WHAT YOU WILL DO: The lines below, from the one holding "あなたの閲覧履歴からのオススメ" through the one holding "weibliche Hauptfigur namens", are to be restated word for word, with all images left out.

[Page images and extracted text]

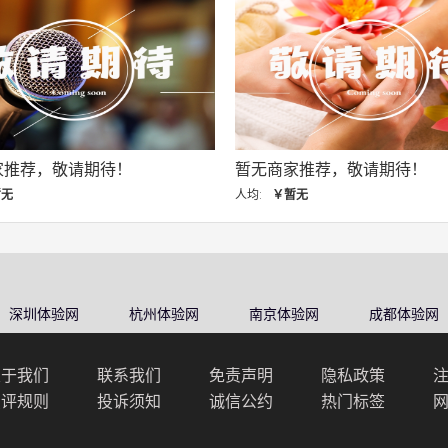
家推荐，敬请期待！
暂无商家推荐，敬请期待！
暂无
人均:
￥暂无
深圳体验网
杭州体验网
南京体验网
成都体验网
关于我们
联系我们
免责声明
隐私政策
点评规则
投诉须知
诚信公约
热门标签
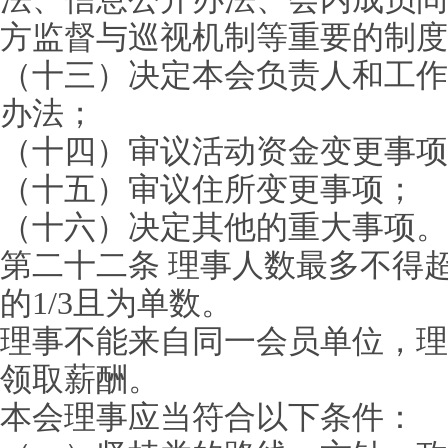
方监督与巡视机制等重要的制度
（十三）决定本会负责人和工作
办法；
（十四）审议活动资金变更事项
（十五）审议住所变更事项；
（十六）决定其他的重大事项。
第二十二条 理事人数最多不得超
的1/3且为单数。
理事不能来自同一会员单位，理
领取薪酬。
本会理事应当符合以下条件：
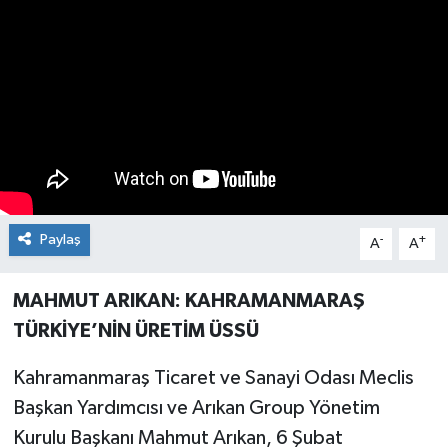
Paylaş
-
+
A
A
MAHMUT ARIKAN: KAHRAMANMARAŞ
TÜRKİYE’NİN ÜRETİM ÜSSÜ
Kahramanmaraş Ticaret ve Sanayi Odası Meclis
Başkan Yardımcısı ve Arıkan Group Yönetim
Kurulu Başkanı Mahmut Arıkan, 6 Şubat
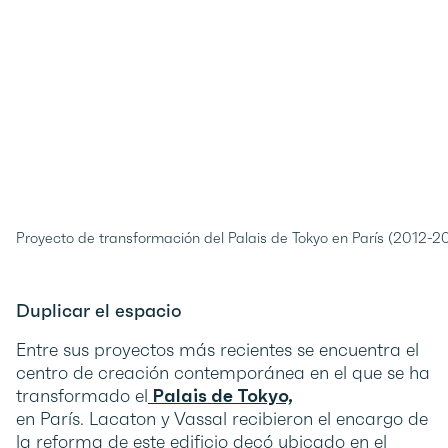
Proyecto de transformación del Palais de Tokyo en París (2012-201
Duplicar el espacio
Entre sus proyectos más recientes se encuentra el
centro de creación contemporánea en el que se ha
transformado el
Palais de Tokyo,
en París. Lacaton y Vassal recibieron el encargo de
la reforma de este edificio decó ubicado en el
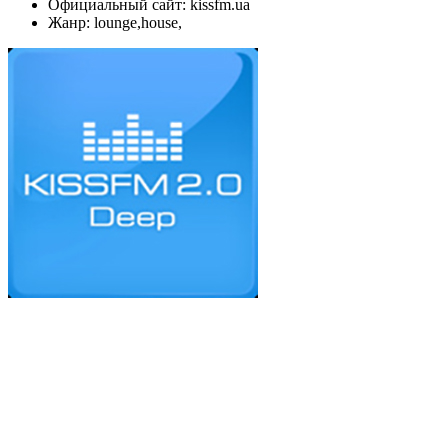
Официальный сайт: kissfm.ua
Жанр: lounge,house,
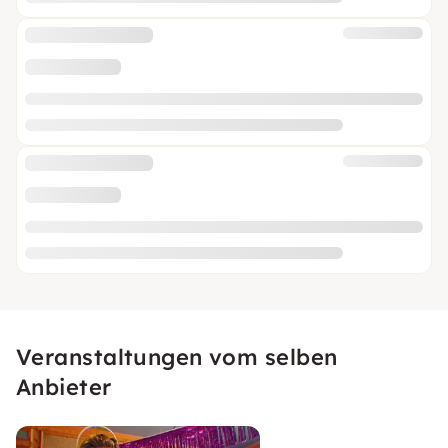
Veranstaltungen vom selben
Anbieter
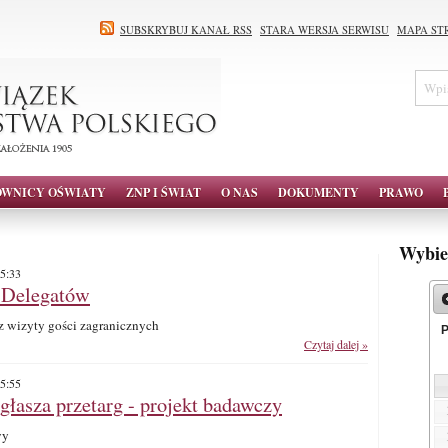
SUBSKRYBUJ KANAŁ RSS
STARA WERSJA SERWISU
MAPA ST
OWNICY OŚWIATY
ZNP I ŚWIAT
O NAS
DOKUMENTY
PRAWO
Wybie
5:33
d Delegatów
z wizyty gości zagranicznych
Czytaj dalej »
5:55
asza przetarg - projekt badawczy
wy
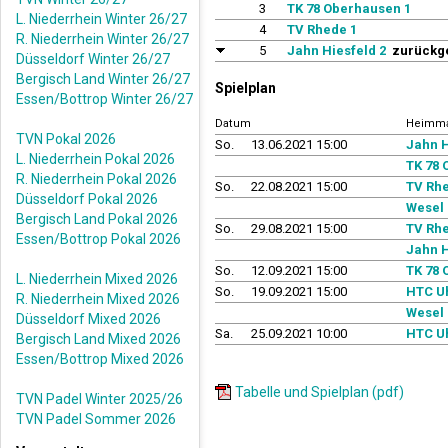
3
TK 78 Oberhausen 1
L. Niederrhein Winter 26/27
4
TV Rhede 1
R. Niederrhein Winter 26/27
5
Jahn Hiesfeld 2
zurückge
Düsseldorf Winter 26/27
Bergisch Land Winter 26/27
Spielplan
Essen/Bottrop Winter 26/27
Datum
Heimma
TVN Pokal 2026
So.
13.06.2021 15:00
Jahn H
L. Niederrhein Pokal 2026
TK 78 
R. Niederrhein Pokal 2026
So.
22.08.2021 15:00
TV Rhe
Düsseldorf Pokal 2026
Wesel 
Bergisch Land Pokal 2026
So.
29.08.2021 15:00
TV Rhe
Essen/Bottrop Pokal 2026
Jahn H
So.
12.09.2021 15:00
TK 78 
L. Niederrhein Mixed 2026
So.
19.09.2021 15:00
HTC Uh
R. Niederrhein Mixed 2026
Wesel 
Düsseldorf Mixed 2026
Sa.
25.09.2021 10:00
HTC Uh
Bergisch Land Mixed 2026
Essen/Bottrop Mixed 2026
Tabelle und Spielplan (pdf)
TVN Padel Winter 2025/26
TVN Padel Sommer 2026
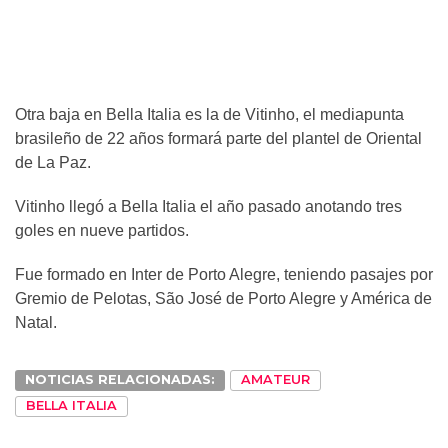
Otra baja en Bella Italia es la de Vitinho, el mediapunta
brasileño de 22 años formará parte del plantel de Oriental
de La Paz.
Vitinho llegó a Bella Italia el año pasado anotando tres
goles en nueve partidos.
Fue formado en Inter de Porto Alegre, teniendo pasajes por
Gremio de Pelotas, São José de Porto Alegre y América de
Natal.
NOTICIAS RELACIONADAS:
AMATEUR
BELLA ITALIA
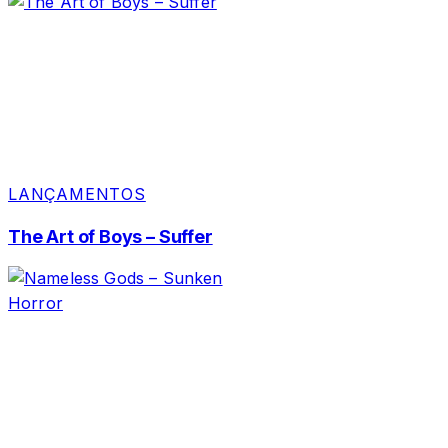
LANÇAMENTOS
The Art of Boys – Suffer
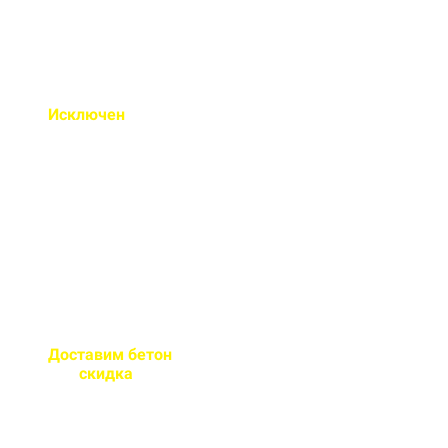
Исключен
недолив или
несоответствие марки
бетона
Все машины проходят
контрольное взвешивание
перед отправкой
Доставим бетон
за 2 часа
или
скидка
на доставку
Большой парк своей
автотехники гарантирует сроки
поставки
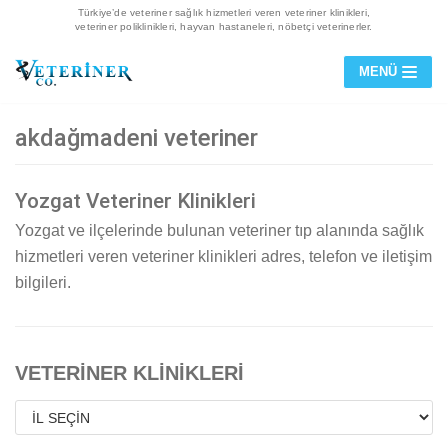
Türkiye’de veteriner sağlık hizmetleri veren veteriner klinikleri,
veteriner poliklinikleri, hayvan hastaneleri, nöbetçi veterinerler.
İçeriğe
MENÜ
geç
akdağmadeni veteriner
Yozgat Veteriner Klinikleri
Yozgat ve ilçelerinde bulunan veteriner tıp alanında sağlık
hizmetleri veren veteriner klinikleri adres, telefon ve iletişim
bilgileri.
VETERİNER KLİNİKLERİ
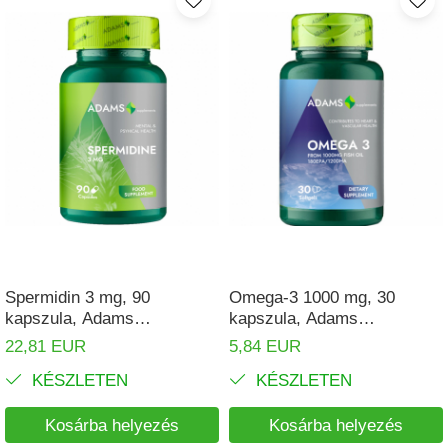
Spermidin 3 mg, 90
Omega-3 1000 mg, 30
kapszula, Adams
kapszula, Adams
Supplements
Supplements
22,81 EUR
5,84 EUR
KÉSZLETEN
KÉSZLETEN
Kosárba helyezés
Kosárba helyezés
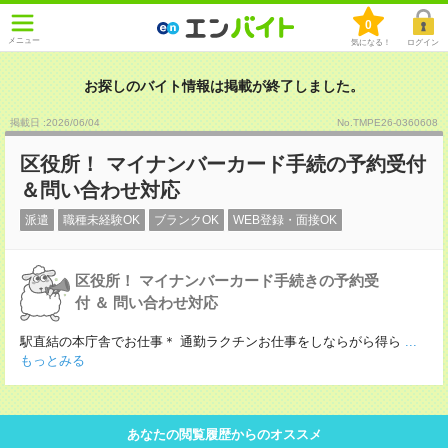
0
メニュー
気になる！
ログイン
お探しのバイト情報は掲載が終了しました。
掲載日 :2026
/
06
/
04
No.TMPE26-0360608
区役所！ マイナンバーカード手続の予約受付
＆問い合わせ対応
派遣
職種未経験OK
ブランクOK
WEB登録・面接OK
区役所！ マイナンバーカード手続きの予約受
付 ＆ 問い合わせ対応
駅直結の本庁舎でお仕事＊ 通勤ラクチンお仕事をしならがら得ら
...
もっとみる
あなたの閲覧履歴からのオススメ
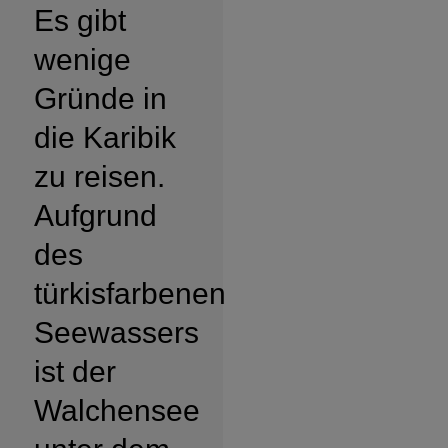
Es gibt
wenige
Gründe in
die Karibik
zu reisen.
Aufgrund
des
türkisfarbenen
Seewassers
ist der
Walchensee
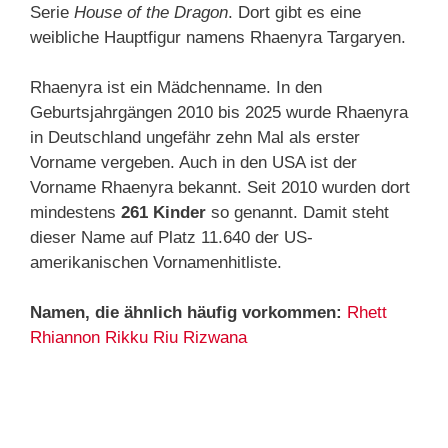
Serie
House of the Dragon
. Dort gibt es eine
weibliche Hauptfigur namens Rhaenyra Targaryen.
Rhaenyra ist ein Mädchenname. In den
Geburtsjahrgängen 2010 bis 2025 wurde Rhaenyra
in Deutschland ungefähr zehn Mal als erster
Vorname vergeben. Auch in den USA ist der
Vorname Rhaenyra bekannt. Seit 2010 wurden dort
mindestens
261 Kinder
so genannt. Damit steht
dieser Name auf Platz 11.640 der US-
amerikanischen Vornamenhitliste.
Namen, die ähnlich häufig vorkommen:
Rhett
Rhiannon
Rikku
Riu
Rizwana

PROBLEM SOLUTION:
あなたの閲覧履歴からのオススメ
Es gibt
wenige
Gründe in
die Karibik
zu reisen.
Aufgrund
des
türkisfarbenen
Seewassers
ist der
Walchensee
Serie
House of the Dragon
. Dort gibt es eine
weibliche Hauptfigur namens Rhaenyra Targaryen.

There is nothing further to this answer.